SOURCE TEXT:
Patients who travel abroad for medical treatment risk returning with complications or infections that require costly treatment on the NHS and is one of the issues highlighted in a new handbook exploring medical tourism.

In particular, cosmetic procedures appear an area of growth for medical travel by UK patients, but can often result in costly intervention when back home, researchers at the University of York have concluded.

It’s estimated that botched cosmetic work overseas costs the NHS £8 million a year.

 Medical tourism - people traveling abroad with the expressed purpose of accessing medical treatment - is a growing phenomenon associated with globalization.

This growth has been boosted by cheaper air travel and by the Internet, which allows medical providers from one country to market themselves to patients in another.

It is estimated that in 2015 globally five million people will seek medical treatment abroad.

However, little is known as to which patients choose to travel and why, when others do not.

DATA UNDER STUDY:

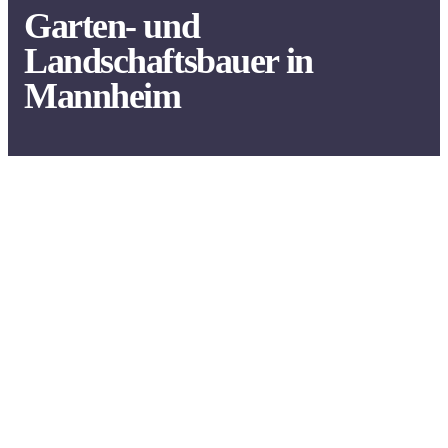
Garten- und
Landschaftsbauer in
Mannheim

--

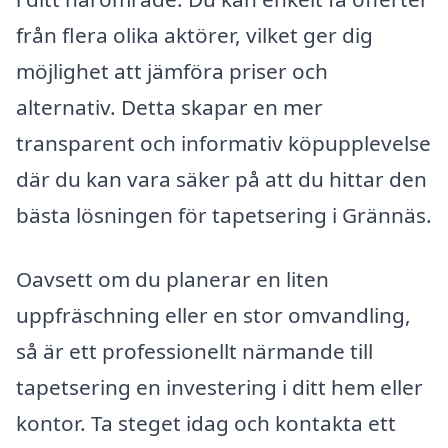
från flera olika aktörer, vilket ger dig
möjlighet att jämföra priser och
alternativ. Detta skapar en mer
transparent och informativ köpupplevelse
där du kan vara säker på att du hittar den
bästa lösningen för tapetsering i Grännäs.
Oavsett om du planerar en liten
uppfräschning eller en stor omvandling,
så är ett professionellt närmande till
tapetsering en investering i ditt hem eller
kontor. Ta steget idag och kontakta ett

EXERCISE DETAILS: Please copy the medical tourism passage word for word from "It’s estimated that" to "medical treatment abroad.".

REPLY TO THE EXERCISE:
It’s estimated that botched cosmetic work overseas costs the NHS £8 million a year.

 Medical tourism - people traveling abroad with the expressed purpose of accessing medical treatment - is a growing phenomenon associated with globalization.

This growth has been boosted by cheaper air travel and by the Internet, which allows medical providers from one country to market themselves to patients in another.

It is estimated that in 2015 globally five million people will seek medical treatment abroad.